In 2016, these states were awarded to the following parties:

  • Republican: Georgia, Indiana, Kentucky and South Carolina
  • Democrat: Virginia and Vermont.

The latest Edison Research voter exit poll suggests one in 10 US voters are voting for the first time in this election.

This is similar to the result found in 2016.

According to Reuters News Agency, the incumbent Republican leader is projected to win in Kentucky and Indiana according to exit polls.

This equates to 19 electoral votes for Mr Trump.

Mr Biden is projected to win Vermont and Virginia which equates to 16 electoral votes.

In Virginia, the Edison Research exit poll found Mr Trump won six in 10 white voters without college degrees, which is down from seven in 10 in 2016.

Bookmaker Betfair forecasts Mr Biden to walk away the ultimate winner, but underlines the importance of the swing states.

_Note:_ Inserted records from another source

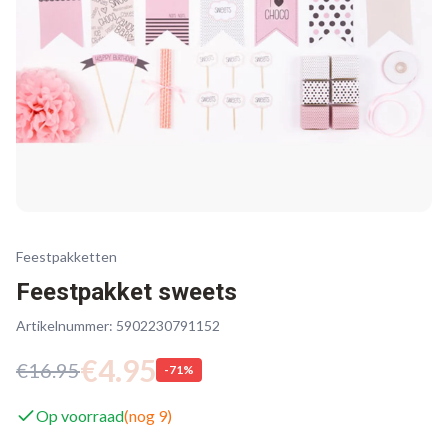
Feestpakketten
Feestpakket sweets
Artikelnummer:
5902230791152
€
4.95
€
16.95
-
71
%
Op voorraad
(nog
9
)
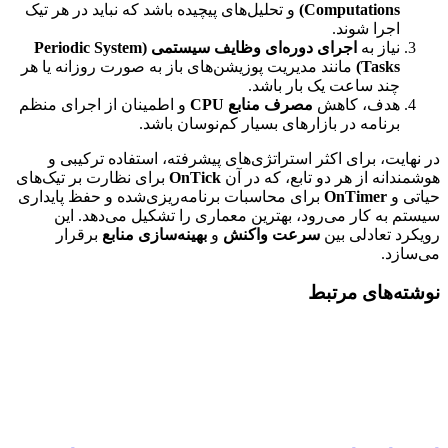
Computations)
و تحلیل‌های پیچیده باشد که نباید در هر تیک
اجرا شوند.
نیاز به
اجرای دوره‌ای وظایف سیستمی (Periodic System
Tasks)
مانند مدیریت پوزیشن‌های باز به صورت روزانه یا هر
چند ساعت یک بار باشد.
هدف، کاهش
مصرف منابع CPU
و اطمینان از اجرای منظم
برنامه در بازارهای بسیار کم‌نوسان باشد.
در نهایت، برای اکثر استراتژی‌های پیشرفته، استفاده ترکیبی و
هوشمندانه از هر دو تابع، که در آن
OnTick
برای نظارت بر تیک‌های
حیاتی و
OnTimer
برای محاسبات برنامه‌ریزی‌شده و حفظ پایداری
سیستم به کار می‌رود، بهترین معماری را تشکیل می‌دهد. این
رویکرد تعادلی بین
سرعت واکنش
و
بهینه‌سازی منابع
برقرار
می‌سازد.
نوشته‌های مرتبط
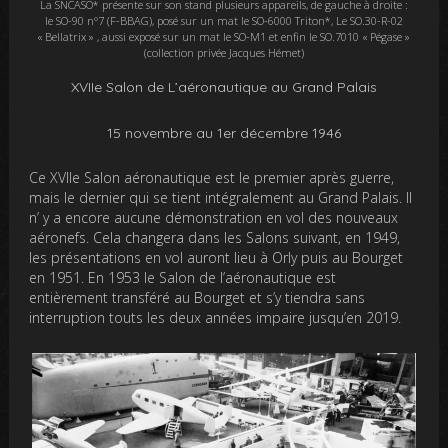
La SNCASO* présente sur son stand plusieurs appareils, de gauche à droite :
le SO-90 n°7 (F-BBAG), posé sur un mat le SO-6000 Triton*, Le SO.30-R-02
« Bellatrix » , aussi exposé sur un mat le SO-M1 et enfin le SO.7010 « Pégase »
(collection privée Jacques Hémet)
XVIIe Salon de L’aéronautique au Grand Palais
15 novembre au 1er décembre 1946
Ce XVIIe Salon aéronautique est le premier après guerre,
mais le dernier qui se tient intégralement au Grand Palais. Il
n’ y a encore aucune démonstration en vol des nouveaux
aéronefs. Cela changera dans les Salons suivant, en 1949,
les présentations en vol auront lieu à Orly puis au Bourget
en 1951. En 1953 le Salon de l’aéronautique est
entièrement transféré au Bourget et s’y tiendra sans
interruption touts les deux années impaire jusqu’en 2019.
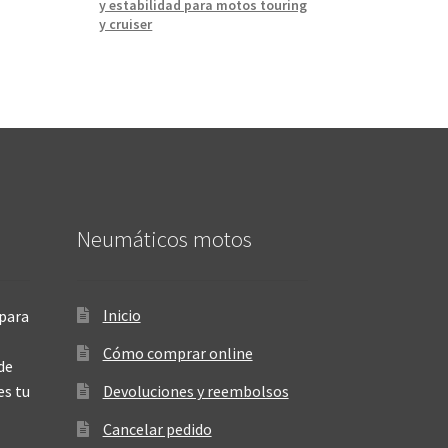
y estabilidad para motos touring
y cruiser
Neumáticos motos
Inicio
para
Cómo comprar online
de
es tu
Devoluciones y reembolsos
Cancelar pedido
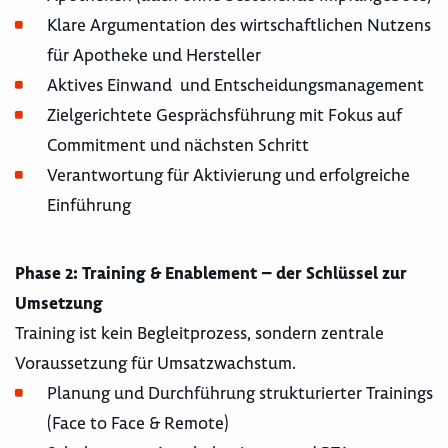
Klare Argumentation des wirtschaftlichen Nutzens
für Apotheke und Hersteller
Aktives Einwand und Entscheidungsmanagement
Zielgerichtete Gesprächsführung mit Fokus auf
Commitment und nächsten Schritt
Verantwortung für Aktivierung und erfolgreiche
Einführung
Phase 2: Training & Enablement – der Schlüssel zur
Umsetzung
Training ist kein Begleitprozess, sondern zentrale
Voraussetzung für Umsatzwachstum.
Planung und Durchführung strukturierter Trainings
(Face to Face & Remote)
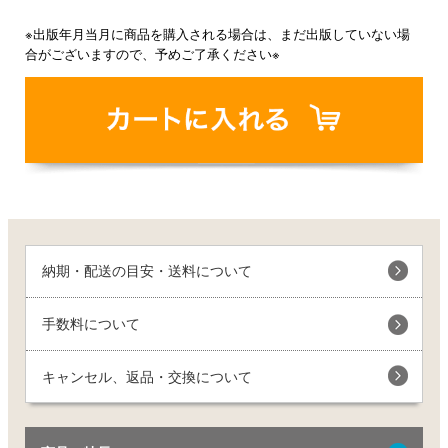
※出版年月当月に商品を購入される場合は、まだ出版していない場
合がございますので、予めご了承ください※
納期・配送の目安・送料について
手数料について
キャンセル、返品・交換について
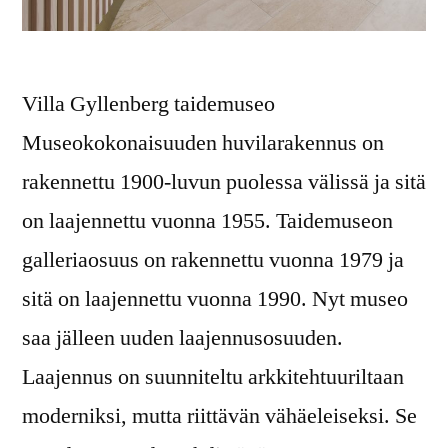
Villa Gyllenberg taidemuseo
Museokokonaisuuden huvilarakennus on
rakennettu 1900-luvun puolessa välissä ja sitä
on laajennettu vuonna 1955. Taidemuseon
galleriaosuus on rakennettu vuonna 1979 ja
sitä on laajennettu vuonna 1990. Nyt museo
saa jälleen uuden laajennusosuuden.
Laajennus on suunniteltu arkkitehtuuriltaan
moderniksi, mutta riittävän vähäeleiseksi. Se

Betfair spokesperson Darren Hughes said: ‘While Donald Trump’s odds rallied this morning to 13/8 (39 percent), his chances appear to have decreased as the day goes on, and he is now at odds of 2/1 as we eagerly await the first exit polls of the night.

“Biden, for his part, remains the strong 1/2 favourite as we head into the final hours of the campaign.

“The swing states are what will decide the election, and while Trump is leading in Florida at odds of 1/2 (66 percent), he is neck and neck in North Carolina with Biden at evens apiece (50 percent), and trailing in Pennsylvania at 7/4 (35 percent).

“Things will need to change, and quickly, for the incumbent President to retain the White House.”